- ACTIVITY
Scan the listing and copy each line where the word "Example" is present.

┏━━

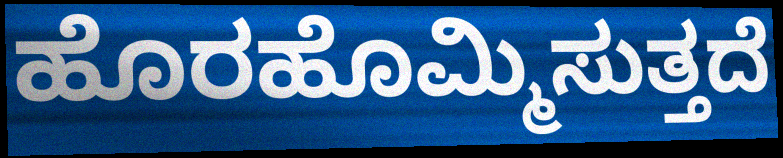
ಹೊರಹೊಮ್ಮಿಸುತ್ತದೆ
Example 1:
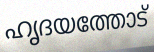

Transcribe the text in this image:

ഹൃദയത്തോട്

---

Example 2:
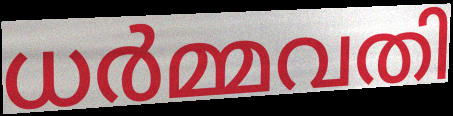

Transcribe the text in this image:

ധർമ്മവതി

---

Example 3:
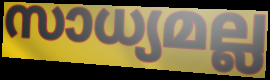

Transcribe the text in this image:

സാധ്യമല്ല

┗━━
┏━━

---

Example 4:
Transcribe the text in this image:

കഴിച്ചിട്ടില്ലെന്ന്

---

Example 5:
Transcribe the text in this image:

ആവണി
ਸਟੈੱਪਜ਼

┗━━

- OUTPUT FOR THIS EXERCISE
Example 1:
Example 2:
Example 3:
Example 4:
Example 5:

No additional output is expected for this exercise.